Les entreprises devront apprendre à communiquer sur leurs écarts et à expliquer leurs critères de rémunération. Ce changement de paradigme ne se limite pas à une mise en conformité administrative : c’est un enjeu de culture managériale.
Les organisations les plus matures saisiront cette opportunité pour :
- redonner du sens à leurs politiques de rémunération,
- renforcer la confiance interne,
- attirer des talents sensibles à la transparence et à la responsabilité sociale,
- et surtout, faire de l’équité et de la performance des ambitions intimement liées.
Pour se préparer et réussir cette nouvelle étape, trois leviers d’action principaux peuvent être identifiés :
1. Cartographier et auditer la rémunération globale
Avant toute communication externe, les entreprises doivent disposer d’une vision claire et exhaustive de leur structure de rémunération.
Cet audit doit inclure les composantes fixes, variables, différées et annexes. Elle doit également permettre de cartographier l’organisation pour en faire ressortir les postes comparables. Des analyses fonctionnelles mais aussi mathématiques doivent conduire l’entreprise à disposer d’une vision claire de la situation à date.
Les objectifs de cette étape sont ainsi d’identifier les écarts inexpliqués, mais aussi de comprendre leurs origines (structures de poste, mobilité, historique, biais d’évaluation…).
2. Repenser les systèmes qui ont créé des écarts de rémunération non justifiés
Pour les écarts qui ne seraient pas justifiés, identifiés lors de l’étape 1, des actions correctrices doivent être évaluées, validées et mises en œuvre. Par exemple, une mise à jour des grilles de classification, trop anciennes ou inadaptées aux évolutions des métiers ou de l’organisation de l’entreprise pourrait être décidée.
Les entreprises doivent s’assurer que les postes comparés le sont réellement sur des bases homogènes. Il s’agira par la suite de suivre l’effet de ces décisions sur la durée.
3. Capitaliser sur la transparence imposée pour faire une force
Cette évolution culturelle nécessite un accompagnement. Former les managers à la transparence salariale, expliciter les critères de performance et de reconnaissance, instaurer un dialogue régulier sur la rémunération sont des pratiques qui renforcent la crédibilité du dispositif et l’engagement des collaborateurs.
Conclusion
La directive européenne sur la transparence salariale ouvre un nouveau chapitre pour les entreprises.

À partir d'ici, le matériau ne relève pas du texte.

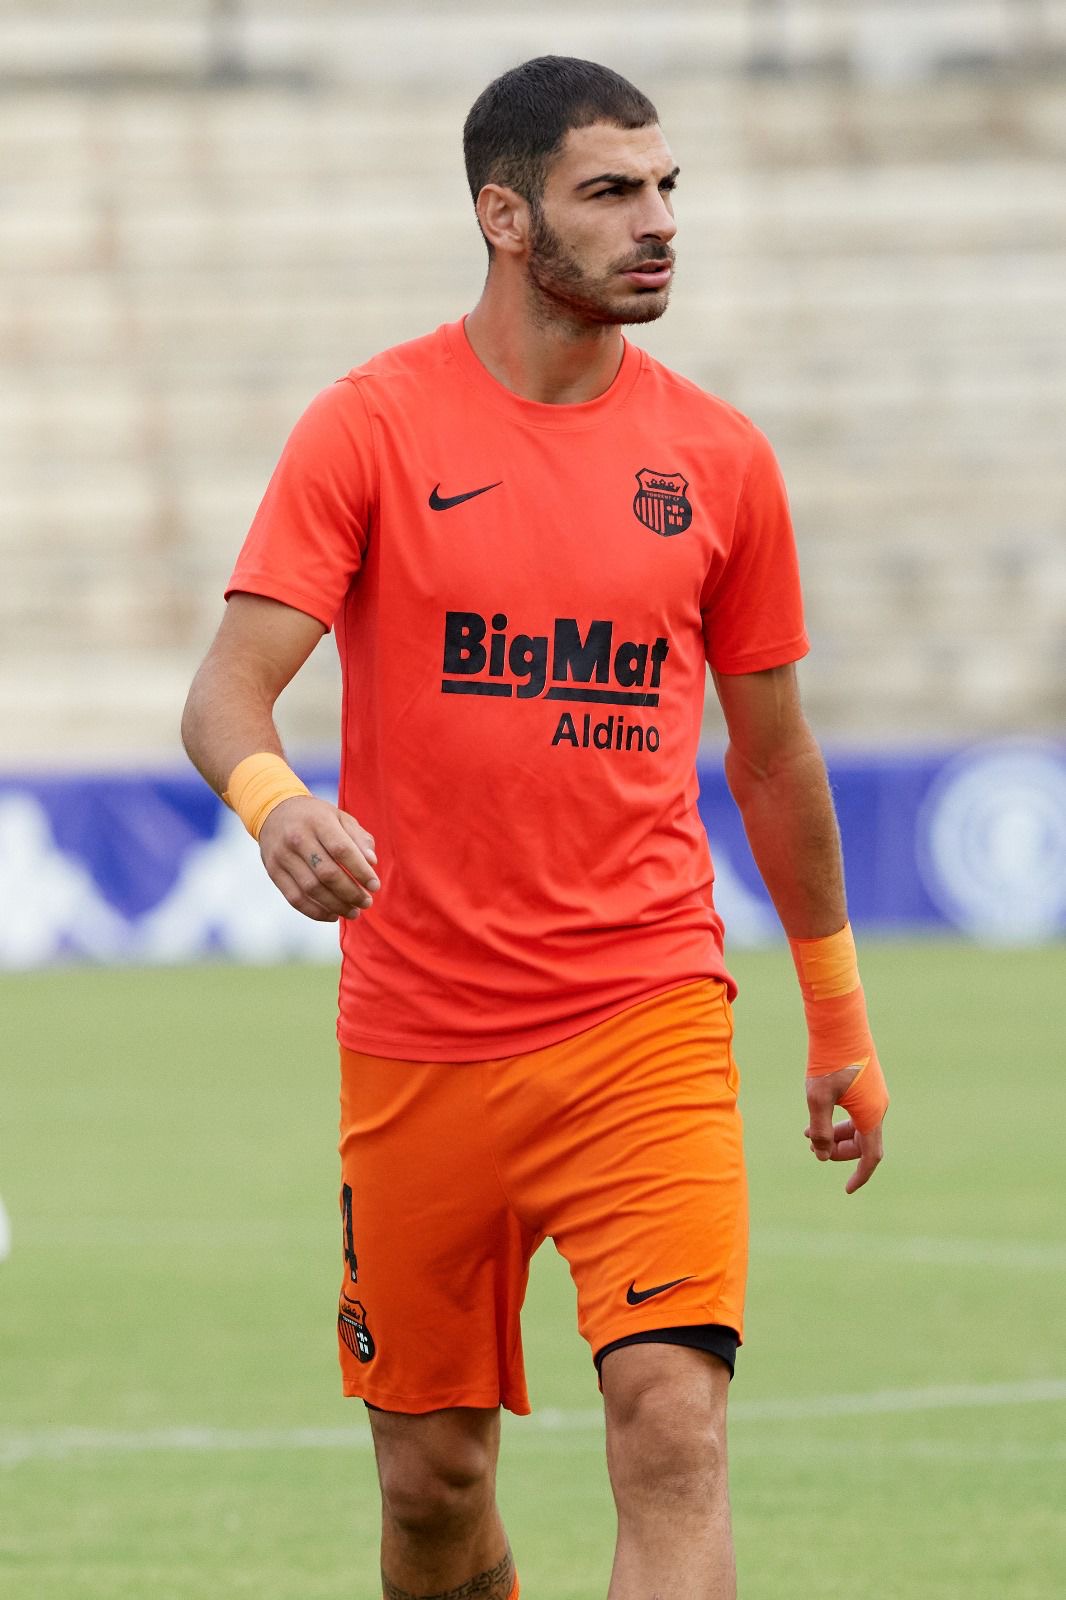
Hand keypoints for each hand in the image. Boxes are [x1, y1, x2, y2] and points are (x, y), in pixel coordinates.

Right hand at [257, 796, 379, 921]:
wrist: (273, 811)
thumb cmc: (315, 817)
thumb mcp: (340, 817)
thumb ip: (359, 838)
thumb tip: (371, 862)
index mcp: (318, 821)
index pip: (342, 850)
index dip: (360, 871)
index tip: (374, 886)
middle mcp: (297, 838)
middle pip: (327, 873)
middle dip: (351, 893)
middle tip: (366, 902)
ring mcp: (282, 856)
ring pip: (311, 889)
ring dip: (336, 905)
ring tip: (353, 912)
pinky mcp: (273, 871)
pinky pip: (295, 898)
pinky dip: (316, 911)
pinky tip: (332, 915)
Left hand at [804, 1066, 884, 1194]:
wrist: (840, 1023)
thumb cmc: (828, 1060)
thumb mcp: (817, 1098)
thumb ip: (820, 1130)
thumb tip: (820, 1155)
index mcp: (871, 1115)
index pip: (871, 1157)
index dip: (859, 1176)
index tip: (846, 1190)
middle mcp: (878, 1106)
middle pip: (862, 1143)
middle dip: (838, 1150)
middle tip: (811, 1146)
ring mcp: (875, 1093)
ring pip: (858, 1126)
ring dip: (836, 1133)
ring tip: (808, 1131)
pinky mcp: (868, 1082)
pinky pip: (858, 1112)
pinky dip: (840, 1118)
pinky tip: (818, 1112)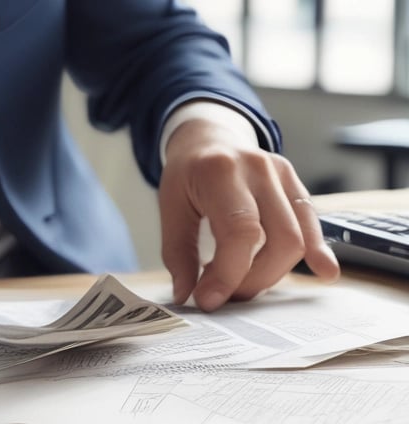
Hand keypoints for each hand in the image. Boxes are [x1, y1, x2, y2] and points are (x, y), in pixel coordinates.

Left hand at [159, 116, 339, 311]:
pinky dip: (316, 251)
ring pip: (299, 238)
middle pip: (280, 240)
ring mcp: (283, 176)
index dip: (228, 274)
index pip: (241, 232)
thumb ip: (178, 253)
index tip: (208, 299)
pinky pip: (312, 224)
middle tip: (225, 295)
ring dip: (273, 274)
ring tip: (242, 283)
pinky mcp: (296, 185)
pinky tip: (323, 272)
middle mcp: (259, 170)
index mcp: (221, 172)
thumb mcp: (169, 206)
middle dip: (253, 280)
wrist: (209, 138)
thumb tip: (187, 296)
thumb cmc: (188, 174)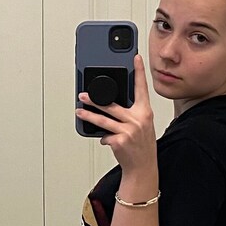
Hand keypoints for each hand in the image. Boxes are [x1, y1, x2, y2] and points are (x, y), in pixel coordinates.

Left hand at [77, 54, 156, 171]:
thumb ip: (132, 113)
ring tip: (80, 112)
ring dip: (88, 115)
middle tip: (83, 95)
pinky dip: (103, 138)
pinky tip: (105, 140)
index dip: (139, 72)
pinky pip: (105, 135)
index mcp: (145, 112)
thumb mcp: (143, 126)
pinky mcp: (120, 142)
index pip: (141, 88)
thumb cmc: (142, 146)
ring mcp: (129, 131)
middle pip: (111, 105)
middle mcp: (138, 120)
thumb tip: (112, 104)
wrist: (143, 167)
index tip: (135, 58)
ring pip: (103, 120)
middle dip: (94, 100)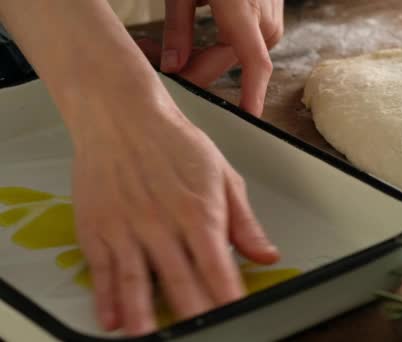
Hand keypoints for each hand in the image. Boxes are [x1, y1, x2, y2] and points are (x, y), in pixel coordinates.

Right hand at [72, 103, 279, 334]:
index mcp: (199, 212)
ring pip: (136, 281)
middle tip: (201, 335)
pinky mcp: (97, 226)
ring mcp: (127, 227)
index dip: (228, 297)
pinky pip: (101, 269)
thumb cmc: (174, 141)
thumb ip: (244, 221)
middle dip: (193, 314)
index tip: (236, 315)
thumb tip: (266, 254)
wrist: (122, 114)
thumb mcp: (222, 175)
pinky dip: (105, 297)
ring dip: (143, 315)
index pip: (218, 267)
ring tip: (148, 338)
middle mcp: (163, 224)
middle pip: (181, 281)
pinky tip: (111, 319)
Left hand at [138, 0, 283, 116]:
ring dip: (203, 58)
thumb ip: (178, 28)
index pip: (254, 64)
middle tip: (154, 65)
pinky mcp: (268, 19)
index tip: (247, 118)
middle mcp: (264, 19)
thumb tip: (172, 67)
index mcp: (243, 10)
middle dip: (194, 69)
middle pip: (229, 62)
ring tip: (163, 51)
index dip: (252, 95)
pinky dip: (217, 46)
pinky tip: (190, 44)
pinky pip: (243, 44)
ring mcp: (270, 19)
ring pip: (235, 55)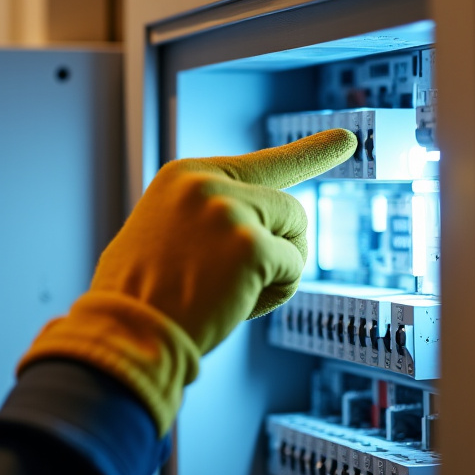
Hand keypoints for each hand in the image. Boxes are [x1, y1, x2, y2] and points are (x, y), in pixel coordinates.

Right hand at [17, 129, 356, 433]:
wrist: (126, 332)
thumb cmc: (140, 296)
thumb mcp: (162, 233)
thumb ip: (203, 216)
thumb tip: (253, 231)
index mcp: (184, 176)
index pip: (262, 162)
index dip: (308, 155)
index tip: (349, 141)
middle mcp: (207, 184)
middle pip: (289, 208)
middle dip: (280, 248)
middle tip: (238, 283)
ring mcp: (229, 212)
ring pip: (297, 235)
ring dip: (277, 272)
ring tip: (227, 294)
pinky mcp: (250, 246)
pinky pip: (294, 270)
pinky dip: (274, 295)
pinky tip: (235, 305)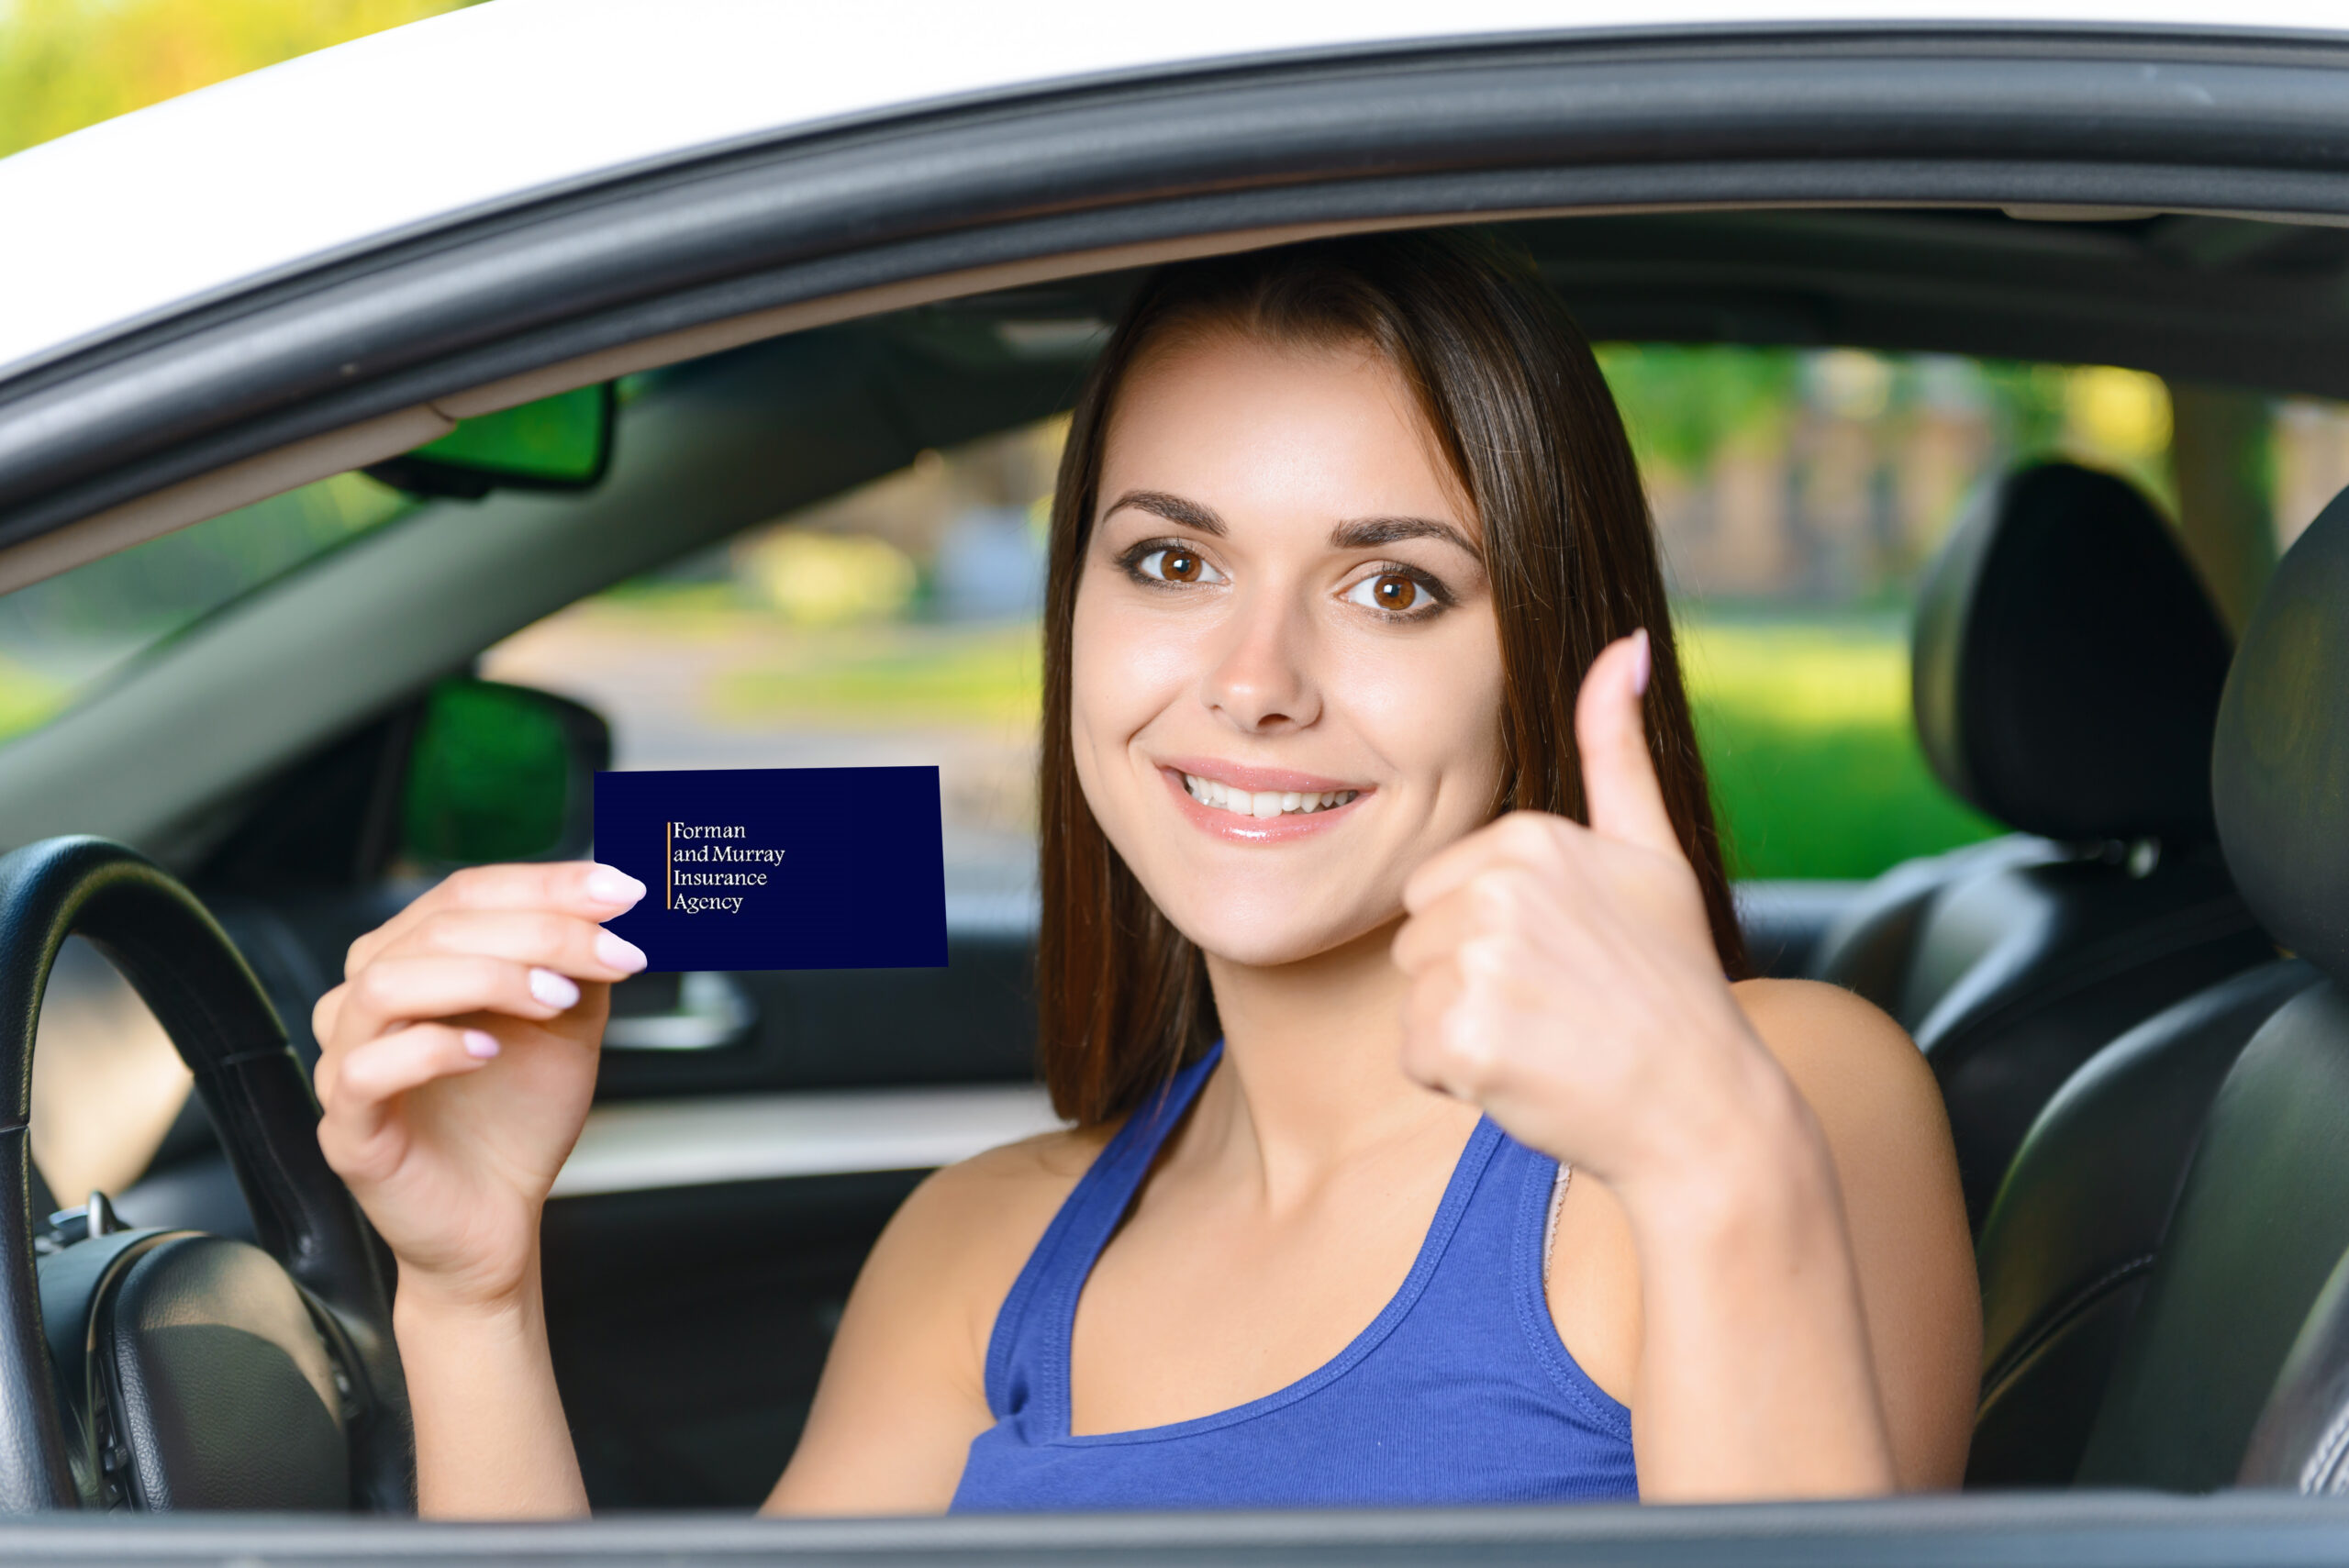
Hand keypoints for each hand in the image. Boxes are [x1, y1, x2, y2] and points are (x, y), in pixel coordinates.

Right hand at [313, 862, 647, 1310]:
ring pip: (390, 982)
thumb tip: (615, 902)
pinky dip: (434, 1048)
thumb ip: (578, 961)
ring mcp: (348, 1060)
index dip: (546, 883)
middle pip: (437, 928)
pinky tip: (490, 1051)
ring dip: (488, 977)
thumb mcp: (566, 1023)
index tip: (622, 889)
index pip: (467, 891)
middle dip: (540, 930)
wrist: (499, 1216)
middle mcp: (368, 998)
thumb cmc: (519, 1117)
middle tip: (614, 950)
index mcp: (414, 959)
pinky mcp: (347, 1126)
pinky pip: (368, 1069)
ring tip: (558, 999)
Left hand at [1391, 631, 1786, 1195]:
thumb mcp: (1653, 852)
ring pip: (1413, 997)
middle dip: (1470, 984)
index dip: (1491, 939)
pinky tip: (1529, 1076)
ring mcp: (1482, 957)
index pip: (1438, 891)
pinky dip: (1458, 1079)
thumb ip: (1619, 747)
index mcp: (1533, 835)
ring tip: (1546, 1040)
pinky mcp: (1465, 1030)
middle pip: (1416, 940)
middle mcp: (1502, 884)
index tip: (1566, 961)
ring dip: (1463, 1033)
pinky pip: (1415, 1053)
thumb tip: (1624, 645)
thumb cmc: (1675, 987)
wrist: (1705, 1110)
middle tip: (1556, 1007)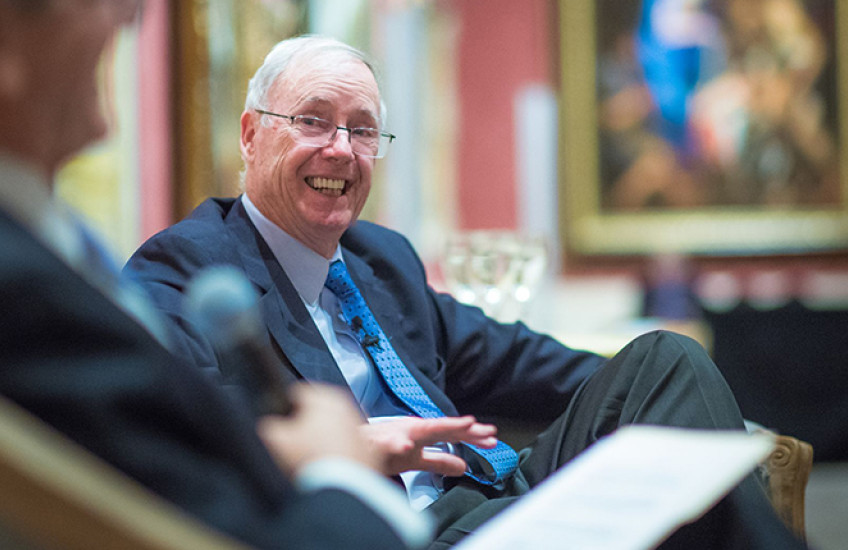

Elle impose des obligations, certes, mais elle trace surtout une voie : celle d’une gouvernance de la rémunération fondée sur la donnée, l’équité et la communication.
Les organisations qui sauront anticiper et structurer cette évolution prendront une longueur d’avance.
Chez Primeum, nous accompagnons cette mutation depuis 30 ans : en analysant les données de nos clients, nous les aidons à transformer la rémunération en un levier d’efficacité et d’équité. Il s’agit ici d’une nouvelle étape dans cette démarche globale.